● **Your task**
Set down the text read from each of the records below, word for word and line for line, and leave the pictures out of your answer.

● **Data records**

%%

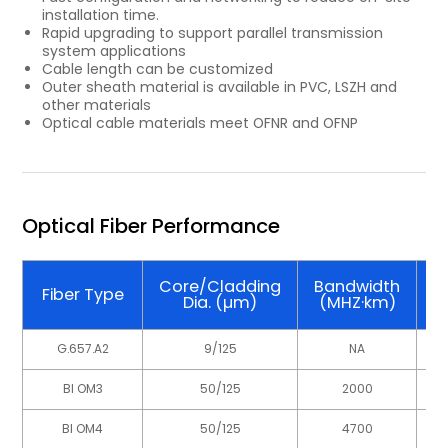
installation time.
Rapid upgrading to support parallel transmission
system applications
Cable length can be customized
Outer sheath material is available in PVC, LSZH and
other materials
Optical cable materials meet OFNR and OFNP
Optical Fiber Performance
Core/Cladding
Bandwidth
W
Fiber Type
Dia. (µm)
(MHZ·km)
G.657.A2
9/125
NA
BI OM3
50/125
2000
BI OM4
50/125
4700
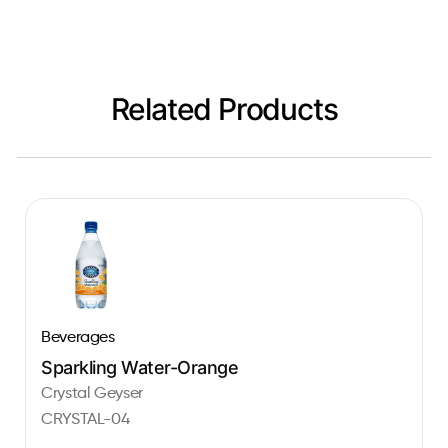
Related Products
Beverages
Sparkling Water-Orange
Crystal Geyser
CRYSTAL-04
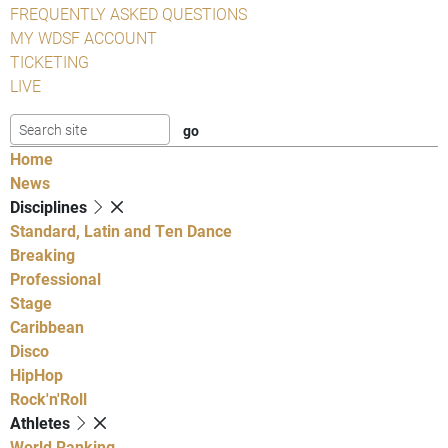
FREQUENTLY ASKED QUESTIONS
MY WDSF ACCOUNT
TICKETING
LIVE
Home
News
Disciplines
Standard, Latin and Ten Dance
Breaking
Professional
Stage
Caribbean
Disco
HipHop
Rock'n'Roll
Athletes
World Ranking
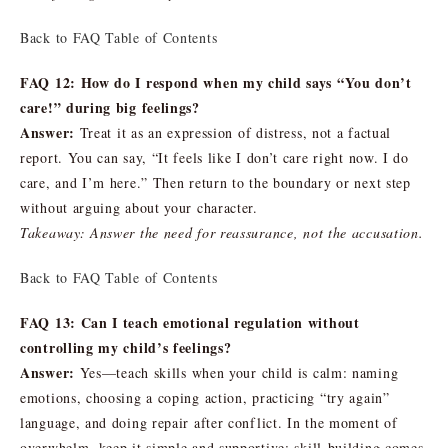
Back to FAQ Table of Contents
FAQ 12: How do I respond when my child says “You don’t
care!” during big feelings?
Answer:
Treat it as an expression of distress, not a factual
report. You can say, “It feels like I don’t care right now. I do
care, and I’m here.” Then return to the boundary or next step
without arguing about your character.
Takeaway: Answer the need for reassurance, not the accusation.
Back to FAQ Table of Contents
FAQ 13: Can I teach emotional regulation without
controlling my child’s feelings?
Answer:
Yes—teach skills when your child is calm: naming
emotions, choosing a coping action, practicing “try again”
language, and doing repair after conflict. In the moment of
overwhelm, keep it simple and supportive; skill-building comes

%%

● **Reply**
installation time.
Rapid upgrading to support parallel transmission
system applications
Cable length can be customized
Outer sheath material is available in PVC, LSZH and
other materials
Optical cable materials meet OFNR and OFNP
Optical Fiber Performance
Core/Cladding
Bandwidth
W
Fiber Type
Dia. (µm)
(MHZ·km)
G.657.A2
9/125
NA
BI OM3
50/125
2000
BI OM4
50/125
4700
Related Products
Beverages
Sparkling Water-Orange
Crystal Geyser
CRYSTAL-04
FREQUENTLY ASKED QUESTIONS
MY WDSF ACCOUNT
TICKETING
LIVE
Home
News
Disciplines
Standard, Latin and Ten Dance
Breaking
Professional
Stage
Caribbean
Disco
HipHop
Rock'n'Roll
Athletes
World Ranking
Back to FAQ Table of Contents
FAQ 12: How do I respond when my child says “You don’t
care!” during big feelings?
Answer:
Treat it as an expression of distress, not a factual
report. You can say, “It feels like I don’t care right now. I do
care, and I’m here.” Then return to the boundary or next step
without arguing about your character.
Takeaway: Answer the need for reassurance, not the accusation.
Back to FAQ Table of Contents
FAQ 13: Can I teach emotional regulation without
controlling my child’s feelings?
Answer:
Yes—teach skills when your child is calm: naming
emotions, choosing a coping action, practicing “try again”
language, and doing repair after conflict. In the moment of
overwhelm, keep it simple and supportive; skill-building comes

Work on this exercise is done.